Kugelman dug deep to learn more, and found through her research that the plants growing in Iceland—fed from this nutrient-rich soil and water—were also particularly robust.  “The soil is rich in volcanic minerals, so the plants have incredible potency,’’ she explains. Wouldn’t it be great, she dreamt, to bottle it all and apply those resilient qualities to the skin?

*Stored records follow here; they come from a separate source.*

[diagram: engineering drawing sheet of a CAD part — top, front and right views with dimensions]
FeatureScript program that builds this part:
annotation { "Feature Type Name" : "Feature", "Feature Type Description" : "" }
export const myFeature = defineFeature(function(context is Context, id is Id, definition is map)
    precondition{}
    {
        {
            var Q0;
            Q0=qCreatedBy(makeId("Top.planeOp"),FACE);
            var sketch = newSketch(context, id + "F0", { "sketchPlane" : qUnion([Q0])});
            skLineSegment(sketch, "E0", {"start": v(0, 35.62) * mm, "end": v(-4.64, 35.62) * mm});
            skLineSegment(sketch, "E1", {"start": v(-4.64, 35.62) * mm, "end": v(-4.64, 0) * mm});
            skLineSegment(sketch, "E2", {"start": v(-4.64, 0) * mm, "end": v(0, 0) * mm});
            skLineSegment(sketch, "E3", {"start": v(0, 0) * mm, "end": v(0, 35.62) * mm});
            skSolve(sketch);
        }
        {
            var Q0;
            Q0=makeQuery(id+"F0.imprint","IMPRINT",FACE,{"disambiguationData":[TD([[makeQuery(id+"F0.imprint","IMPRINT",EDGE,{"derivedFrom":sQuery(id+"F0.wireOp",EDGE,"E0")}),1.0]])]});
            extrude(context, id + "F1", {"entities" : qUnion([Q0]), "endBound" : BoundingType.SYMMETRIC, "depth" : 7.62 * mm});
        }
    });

Kugelman wasn’t alone.

Nordic Renewal

Julie Macklowe, wife of real estate scion Billy Macklowe, had a similar epiphany when she traveled to Switzerland. “I saw the Swiss Alpine rose, which blossoms for four weeks but keeps regenerating and lives for over a hundred years,’’ explains Macklowe in awe. “The rose’s stem cells are super active and great collagen stimulators.’’ It inspired her to launch Vbeauté, a skin-care company that uses the rose to great effect in its myriad products, along with seven other potent plants from Nordic lands.

Pure Pores

Sharon Garment, a prominent product development consultant and former executive at Estée Lauder, points out that this Norse-bound swing is driven in no small measure by the greater inclination toward chemical-free cosmetics. “More brands are embracing the value of these northern-sourced ingredients because they are natural, not synthetic,’’ she notes. “People are demanding more performance from their products, and these ingredients are concentrated, pure, and efficacious. The theory is that if they can stave off environmental onslaught, they can protect human skin, as well.’’

Indeed, Skyn Iceland, which also employs angelica archangelica, among other hearty plants, and Vbeauté are among the many in-vogue lines harvesting northern plants, flowers, and berries in pursuit of more perfect skin. These include Lumene, which uses wild ingredients grown in extreme conditions, including extracts from cloudberries, blueberries, lingonberries, spruce, pine, and peat, Face Stockholm, Cuvget, and La Prairie’s Cellular Swiss Ice Crystal Collection.

“There is a breed of ingredients that grow in snowy regions,’’ explains Kugelman. “Because they have to grow in such a short amount of time, they are hearty and potent.”

Soak It In

Skyn Iceland and others  also make good, hydrating use of the area’s clean, pure alpine water.

“Water is essential for skin and an important component in most of the skin-care products,’’ explains Tiina Isohanni, vice president of Innovations and Development at Lumene. “Here in Finland, we do have the purest water available on Earth. It is shown in several studies in different universities and research centers.”

What’s Old Renews 

Top Manhattan cosmetic dermatologist Paul Jarrod Frank says that while further testing needs to be done to actually prove the products’ efficacy on humans, “These ingredients support the heartiness of living things in tough environments, and contain concentrated forms of antioxidants and peptides with powerful anti-ageing benefits.’’

Perhaps the romantic association with the beauty of alpine and arctic countries—as well as  the people who inhabit them—is based on more fact than fancy.